While the present invention has been described with reference to exemplary embodiments, it is to be understood that the invention is not limited to the disclosed exemplary embodiments. The scope of the following claims is to be accorded the broadest interpretation so as to encompass all such modifications and equivalent structures and functions.

This application claims the benefit of Japanese Patent Application No. 2013-091785, filed Apr. 24, 2013, which is hereby incorporated by reference herein in its entirety.

Claims

1. An imaging apparatus comprising:

a sensor array in which a plurality of sensors are arrayed;

a first readout unit configured to read out, from each of the plurality of sensors, a first signal corresponding to an amount of one of an electron and a hole of each of electron-hole pairs generated in the sensor array in response to irradiation with radiation or light; and

a second readout unit configured to read out, from each of the plurality of sensors, a second signal corresponding to an amount of the other of the electron and the hole of the electron-hole pairs.

2. The apparatus according to claim 1, further comprising

an image data generation unit configured to generate image data using at least one of the first signal read out by the first readout unit and the second signal read out by the second readout unit.

3. The apparatus according to claim 2, wherein

the image data generation unit generates image data using the first signal and the second signal.

4. The apparatus according to claim 2, further comprising

a determination unit configured to determine based on an irradiation dose of radiation or light amount which of the first signal and the second signal is used to generate the image data.

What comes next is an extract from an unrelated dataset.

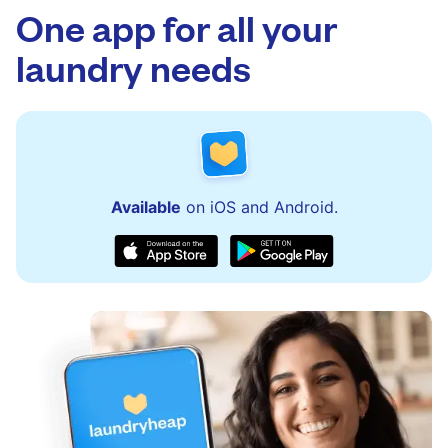
One app for all your
laundry needs
Available
on iOS and Android.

5. The apparatus according to claim 2, further comprising

a determination unit configured to determine based on an operation mode of the imaging apparatus which of the first signal and the second signal is used to generate the image data.

6. The apparatus according to claim 1, wherein

the first readout unit and the second readout unit include amplification units having different amplification factors, respectively.

7. The apparatus according to claim 3, wherein

the image data generation unit has an operation mode in which the image data is generated by adding the first signal and the second signal.

8. The apparatus according to claim 1, wherein

the first readout unit and the second readout unit include sample and hold circuits, respectively, and

a timing when the sample and hold circuit of the first readout unit samples the first signal is the same as that when the sample and hold circuit of the second readout unit samples the second signal.

9. The apparatus according to claim 1, further comprising

an output range extension unit configured to extend output ranges of the first readout unit and the second readout unit.

10. The apparatus according to claim 1, wherein

at least one of the first readout unit and the second readout unit has a readout mode and an idle mode and, in the idle mode, fixes, at a reference voltage, a signal line for reading out a signal from each of the plurality of sensors.

11. The apparatus according to claim 1, wherein

the sensor array further includes a plurality of switch elements which are arrayed in a one-to-one correspondence with the sensors, and

the first readout unit is electrically connected to the plurality of switch elements, and the second readout unit is electrically connected to the plurality of sensors.

12. An imaging system comprising

an imaging apparatus according to claim 1; and

an image processor configured to perform image processing for information from the imaging apparatus.